In 1933 Tom Moyer dropped out of the ninth grade to pursue his dream of becoming a boxer. Boxing was one of the family businesses; his father, Harry Moyer, had been a boxer, his older brother (also named Harry) boxed, his younger brother Larry would box for a while, and two nephews then unborn, Denny Moyer and Phil Moyer, would become nationally famous as boxers. Boxing had an element of theater to it; Tom's father Harry acquired the nickname "Silk Hat Harry" by showing up for matches wearing a silk hat and daring his opponent to knock it off. When his opponent punched at his silk hat, Harry Moyer would slide under and aim for the chin.
By 1940 "Tommy" Moyer was the second-best amateur welterweight boxer in the United States, ranking behind only Sugar Ray Robinson. He became the top-ranked amateur when Robinson turned pro.

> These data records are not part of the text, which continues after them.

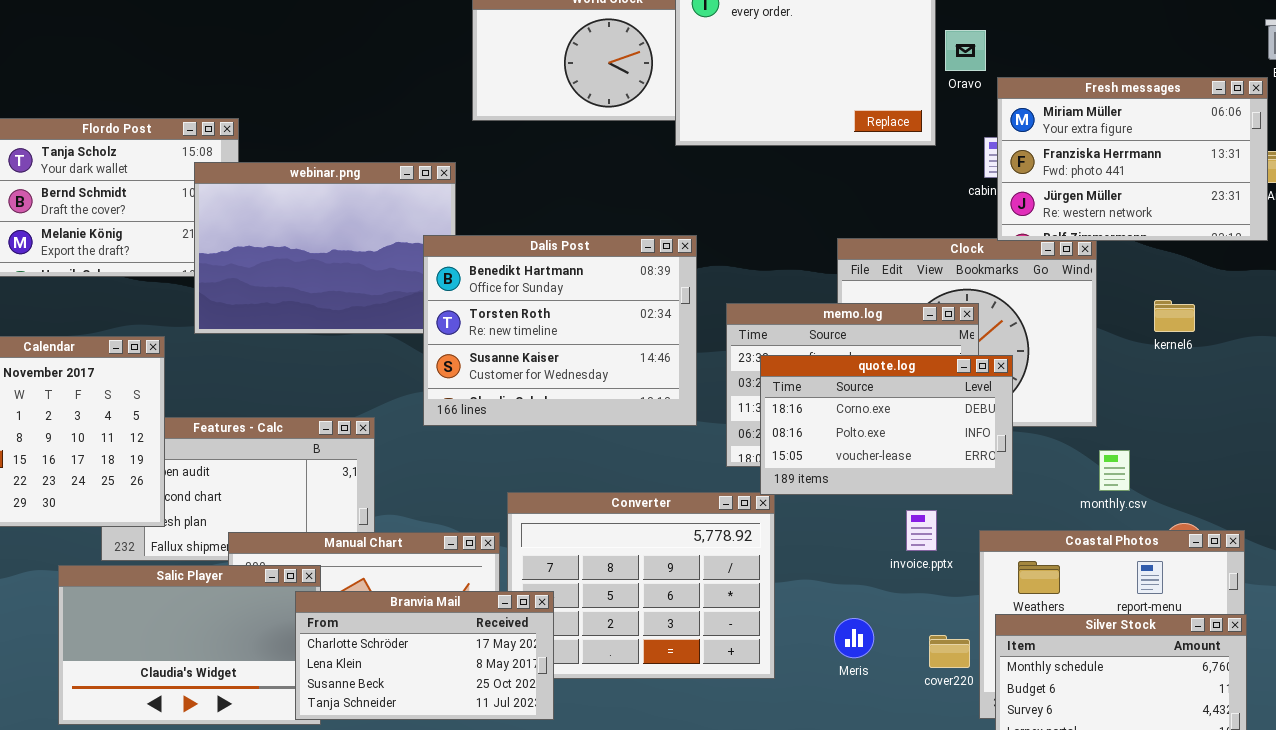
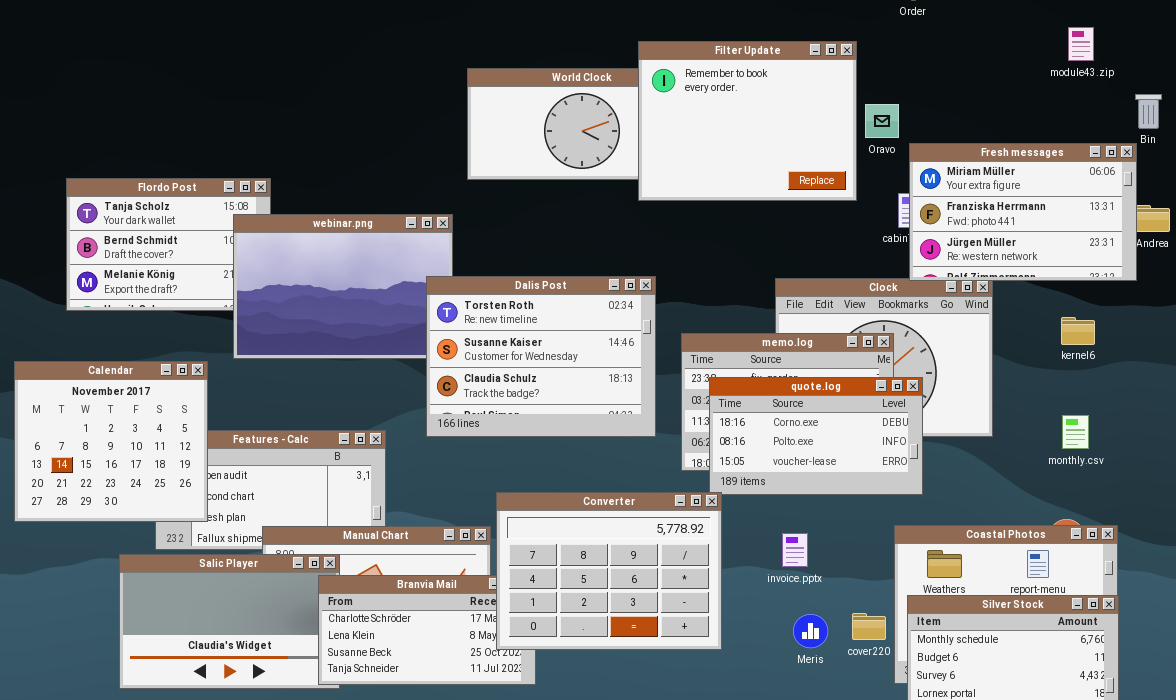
Dalis Post: [423,235,697,426] -> [426,276,656,437], scrolled down 1 row
kernel6: [1154,300,1195,332] -> [1061,317,1095,345], moved
monthly.csv: [1099,450,1130,491] -> [1062,415,1089,449], moved
Converter: [507,492,775,679] -> [496,492,722,650], raised
invoice.pptx: [906,510,937,551] -> [782,533,808,567], moved
Meris: [834,618,874,658] -> [793,614,828,648], moved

Later turning professional himself, he won 22 professional bouts, losing none.
He left boxing behind to work in the other Moyer family business, operating movie houses. Years before, his father had become a projectionist, and then rented a theatre to operate with the help of his wife and children. In 1964 a dispute about whether to build more theatres split the family, and Tom Moyer (no longer called "Tommy") started in business for himself. He quickly took advantage of two trends: the suburbs were growing, and people in other cities were building multiplex theatres. He built the Eastgate Theatre (the first multiscreen theatre in the area), then the Southgate and the Westgate. And he kept on building; by the time he sold the business twenty-five years later, his chain had become the 10th-largest theatre chain in the United States and the largest held privately by one family.

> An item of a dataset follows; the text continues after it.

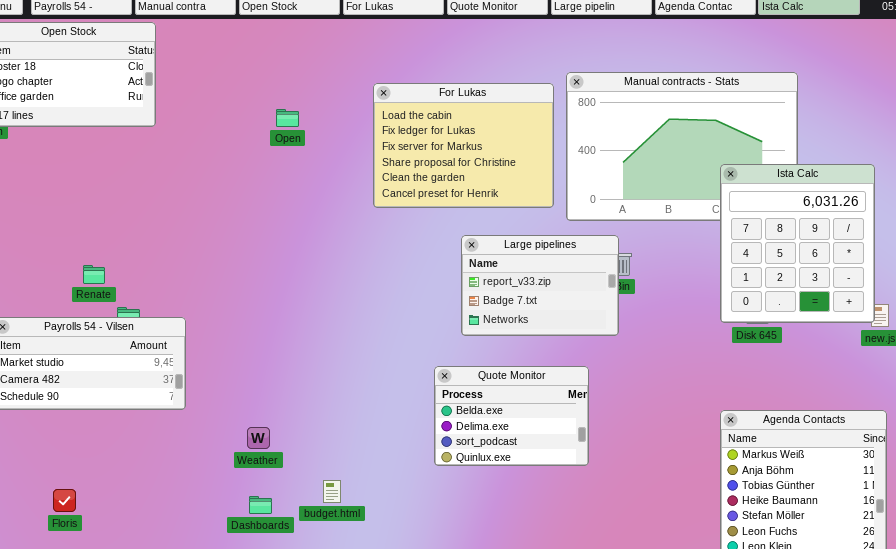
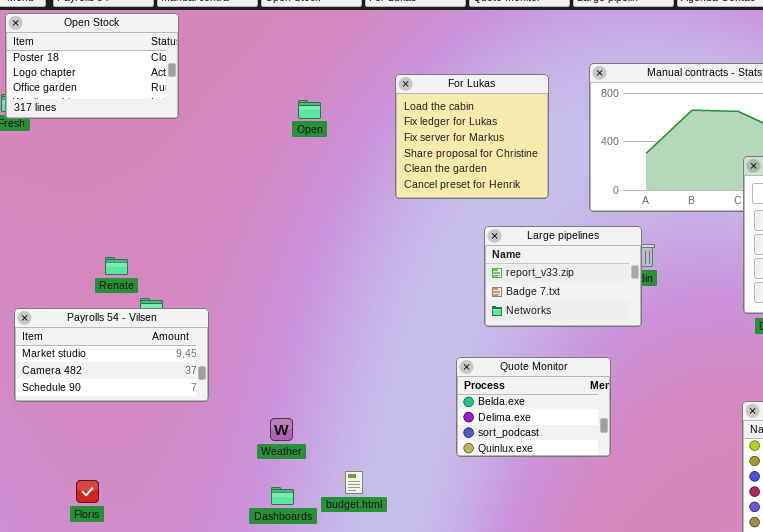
For Lukas: [373,83,554,208] -> [395,74,549,199], resized

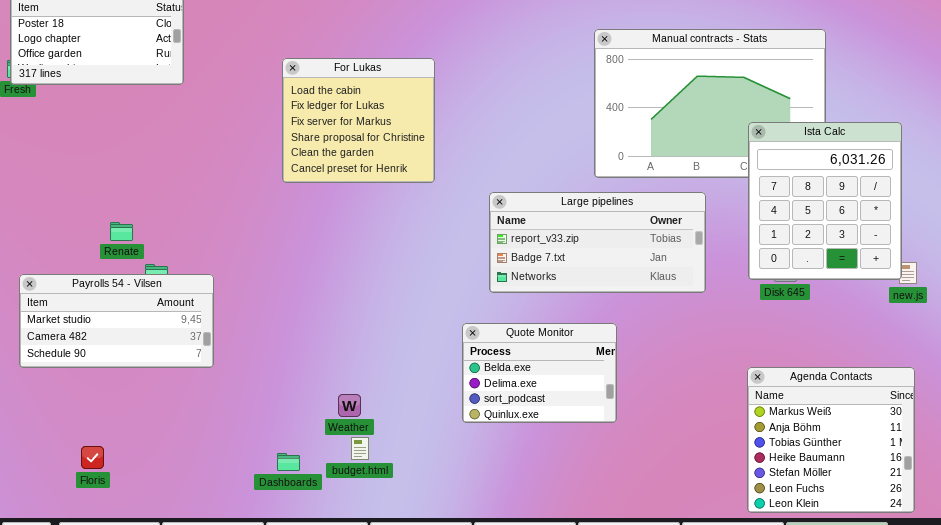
For Lukas: [395,74,549,199] -> [282,58,435,183], moved
Large pipelines: [484,226,642,327] -> [489,192,706,293], resized
Weather: [270,418,293,441] -> [338,394,361,417], moved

When he sold in 1989 at the age of 70, he started a third career as a real estate developer. He had built a lot of theatres, but no other large projects. He started with a bang, participating in developing the 1000 Broadway Building in downtown Portland. (People who don't know its name call it the "Ban Roll-On Building" after the shape of the silvery mechanical shelter on the roof. It's the city's 14th-tallest tower.) When his partner couldn't make the building pay, he took it over and turned it around. Then in 1999 he built the Fox Tower, the fifth-tallest tower in Portland, and in 2009 broke ground on the Park Avenue West Tower, soon to be Portland's 4th-tallest building.
An unassuming man, he would casually say that he "lived above the shop," in the manner of a storekeeper. "Above the shop" meant an apartment on the top floor of the Fox Tower, from where he could see most of the city in which he'd made his fortune, and where he died on November 28 at the age of 95, having lived long enough to see the first of the glass and wall panels being attached to his latest tower.

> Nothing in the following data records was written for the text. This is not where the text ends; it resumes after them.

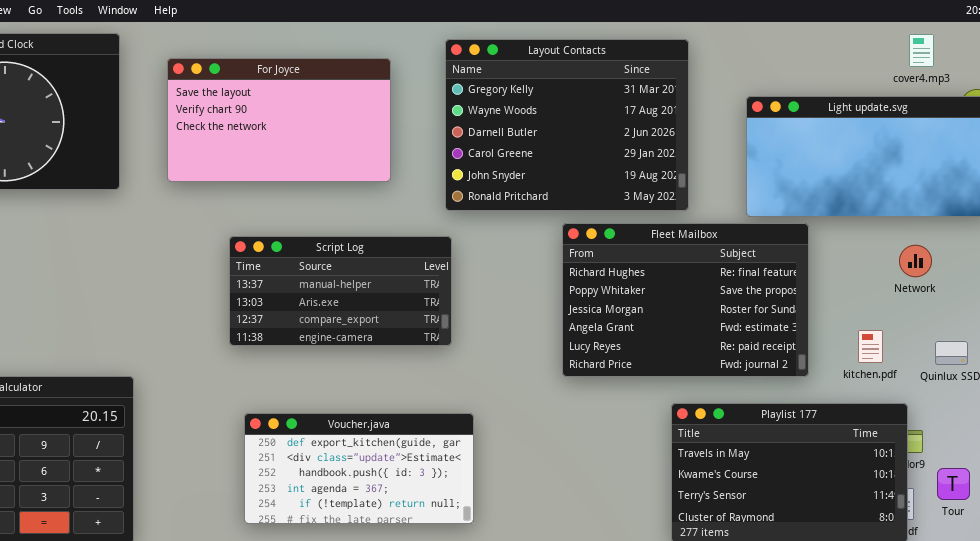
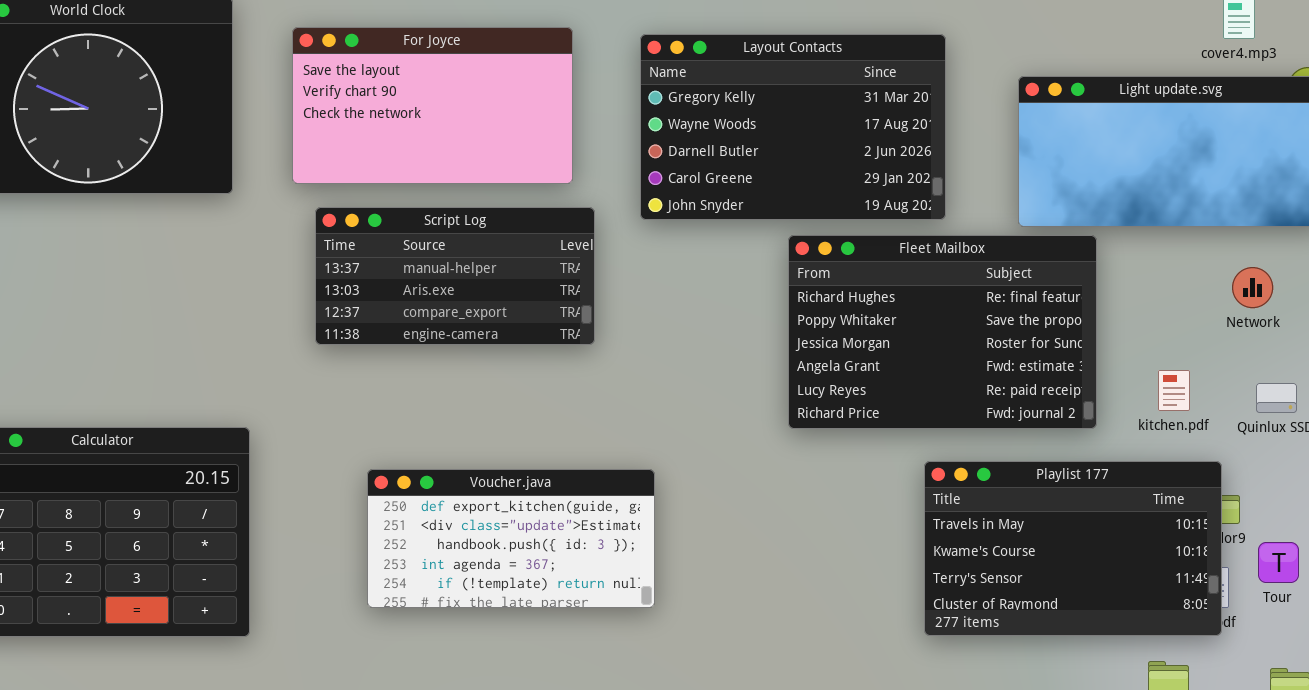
Layout Contacts: [445,39,689,211] -> [640,34,946,220], resized
Script Log: [229,236,452,346] -> [315,207,595,345], moved
Network: [899,245,932,277] -> [1232,267,1273,308], moved
Voucher.java: [244,413,474,524] -> [367,469,655,608], moved

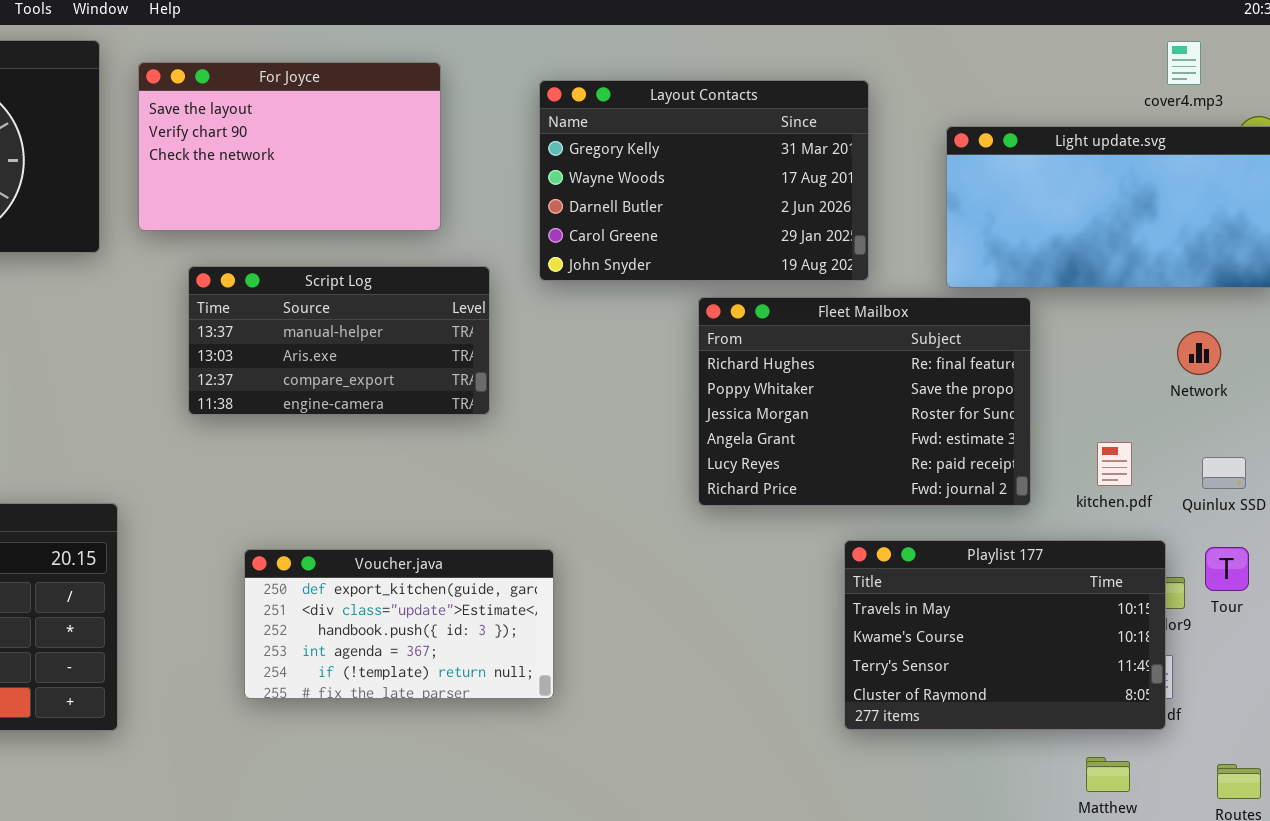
For Joyce: [292,27,573,184] -> [138,62,441,231], moved
Tour: [1258,542,1299,583] -> [1205,547,1249,591], moved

Mr. Moyer died two weeks too soon to read about the Portland Development Commission's decision to grant a $27 million subsidy to the Zidell family to redevelop the Zidells' industrial land near the Ross Island Bridge with 1.5 million square feet of new buildings. That's a lot of space -- it's about 35 acres of floor area, to be laid out and financed with advice from the wisest and best-educated of our local consultants -- and the PDC members may be forgiven for believing that they've committed $27 million of tax money wisely. In the midst of their self-congratulations the commissioners might reflect that Tom Moyer built 1.5 million square feet of office, retail, and residential space in downtown Portland, and achieved his brand of the American dream, with a government subsidy that was $27 million less than the Zidell project, that is to say, zero.